Deep reinforcement learning framework for multiintersection traffic signal control that jointly optimizes vehicle throughput and CO2 emissions using reward shap
This paper presents a DRL framework for traffic signal control that explicitly optimizes for CO2 emissions alongside vehicle throughput — extending the EcoLight reward shaping approach (NeurIPS Workshop 2021) to larger multi-intersection networks.
Problem
Standard DRL-based traffic signal control optimizes for throughput metrics: queue length, waiting time, average speed. These correlate with emissions but don't capture them directly — a signal timing that minimizes queue length may still produce high emissions if it creates frequent stop-start cycles.
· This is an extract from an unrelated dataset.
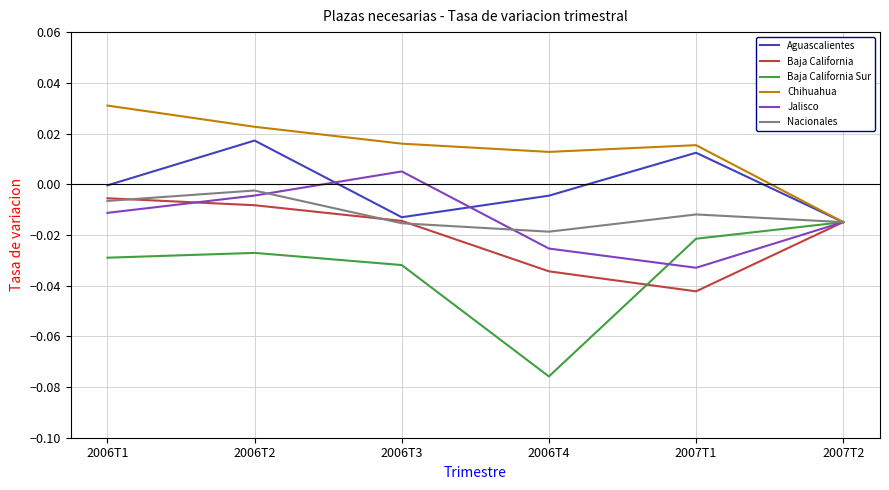

At which category is the sum across all series the highest?

2006T2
We address this by incorporating emissions estimates directly into the reward function and evaluating on CO2 metrics in addition to standard traffic KPIs.
Approach
Simulator: SUMO (Simulation of Urban Mobility) with integrated HBEFA emissions model, providing per-vehicle CO2 estimates at each timestep.
Agent design: Each intersection is controlled by an independent DRL agent (PPO) observing local queue lengths, phase timing, and vehicle counts per lane. Agents share a policy network but maintain independent state.
Reward shaping: The reward combines a throughput term (negative queue length) with a CO2 penalty term. The weighting between these terms is a hyperparameter that allows operators to trade off throughput against emissions.
Results
On a 4-intersection network in SUMO, the CO2-aware DRL policy reduces estimated emissions by a meaningful margin compared to fixed-timing baselines, with a modest reduction in throughput — within acceptable bounds for real-world deployment. The reward shaping approach generalizes across different traffic demand scenarios without retraining.
This work builds directly on EcoLight (NeurIPS Workshop 2021), which introduced the reward shaping concept on a single-intersection scenario.